Conformal partition functions of critical percolation from \(D_3\) Thermodynamic Bethe Ansatz equations

Using the planar Temperley-Lieb algebra, critical bond percolation on the square lattice is incorporated as \({\cal LM}(2,3)\) in the family of Yang-Baxter integrable logarithmic minimal models \({\cal LM}(p,p')\). We consider this model in the presence of boundaries and with periodic boundary conditions. Inspired by Kuniba, Sakai and Suzuki, we rewrite the recently obtained infinite \(Y\)-system of functional equations. We obtain nonlinear integral equations in the form of a closed finite set of TBA equations described by a \(D_3\) Dynkin diagram.

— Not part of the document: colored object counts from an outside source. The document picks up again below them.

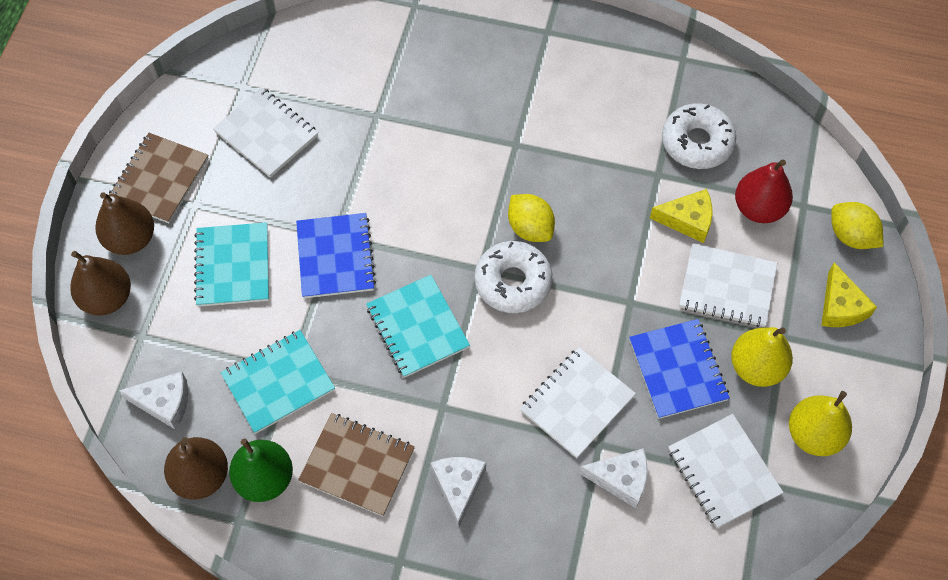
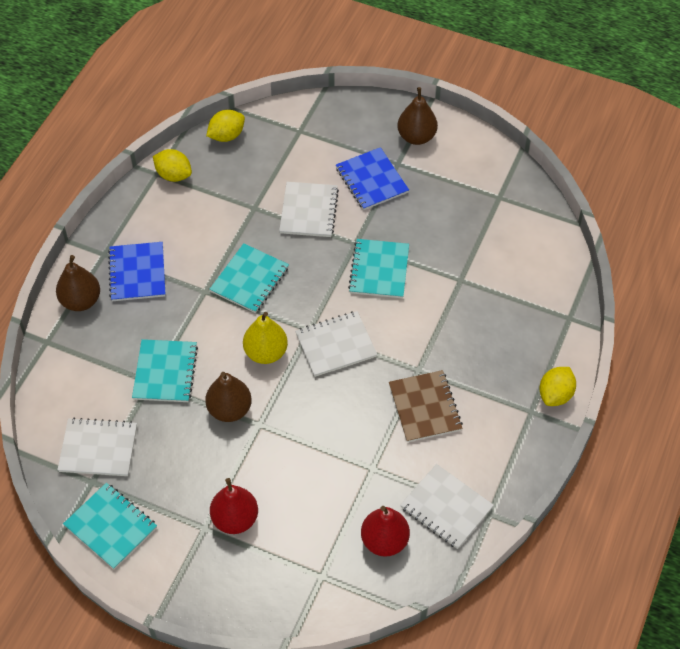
brown notebook: [109,133,209,223] [298,413,415,516] = 2 -> [389,370,463,442] = 1
green pear: [229,438,293,502] = 1 -> none = 0
red pear: [735,160,793,223] = 1 -> [210,478,258,534] [361,506,410,557] = 2
turquoise notebook: [194,222,269,307] [221,330,335,434] [366,275,470,378] = 3 -> [63,483,157,570] [132,339,198,402] [209,243,289,313] [348,239,409,298] = 4
white cheese: [119,371,188,430] [431,457,486,528] [579,448,648,508] = 3 -> none = 0
white donut: [475,241,552,313] [662,103,736,169] = 2 -> none = 0
yellow cheese: [650,189,712,243] [821,262,877,327] = 2 -> none = 0
yellow lemon: [508,194,555,242] [831,202,883,249] = 2 -> [153,149,192,182] [206,110,245,142] [539,367,576,406] = 3
yellow pear: [731,327,793,387] [789,391,852,456] = 2 -> [243,312,288,364] = 1

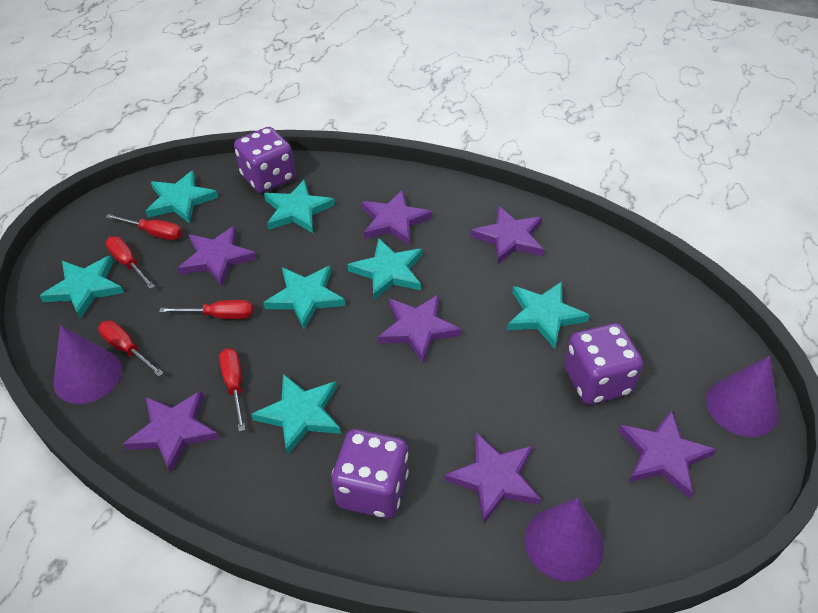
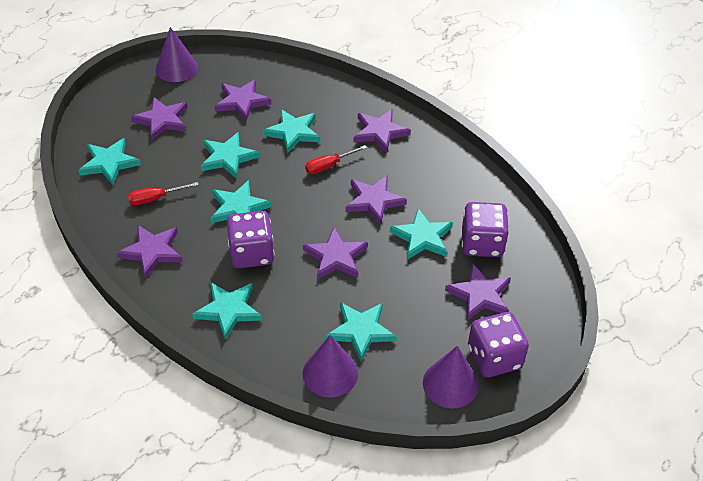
red screwdriver: [98,320,164,377] [105,236,155,289] [106,214,182,240] [159,300,253,319] [219,348,245,432] = 5 -> [128,182,198,205] [305,145,367,174] = 2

Following the methods of Kl\"umper and Pearce, we solve the TBA equations for the conformal finite-size corrections. For the ground states of the standard modules on the strip, these agree with the known central charge \(c=0\) and conformal weights \(\Delta_{1,s}\) for \(s\in {\Bbb Z_{\ge 1}}\) with \(\Delta_{r,s}= \big((3r-2s)^2-1\big)/24\). For the periodic case, the finite-size corrections agree with the conformal weights \(\Delta_{0,s}\), \(\Delta_{1,s}\) with \(s\in\frac12\Bbb Z_{\ge0}\). These are obtained analytically using Rogers dilogarithm identities. We incorporate all finite excitations by formulating empirical selection rules for the patterns of zeros of all the eigenvalues of the standard modules. We thus obtain the conformal partition functions on the cylinder and the modular invariant partition function (MIPF) on the torus. By applying \(q\)-binomial identities, it is shown that our finitized characters on the strip agree with those of Pearce, Rasmussen and Zuber. On the torus, the MIPF is a non-diagonal sesquilinear form in affine \(u(1)\) characters given by the \(u(1)\) partition function \(Z_{2,3}(q)=Z_{2,3}^{\rm{Circ}}(q)\). This is compatible with the general conjecture of Pearce and Rasmussen, namely \(Z_{p,p'}(q)=Z^{\rm{Proj}}_{p,p'}(q)+n_{p,p'}Z^{\rm{Min}}_{p,p'}(q)\) with \(n_{p,p'}\in {\Bbb Z}\), and the lattice derivation fixes \(n_{2,3}=-1\).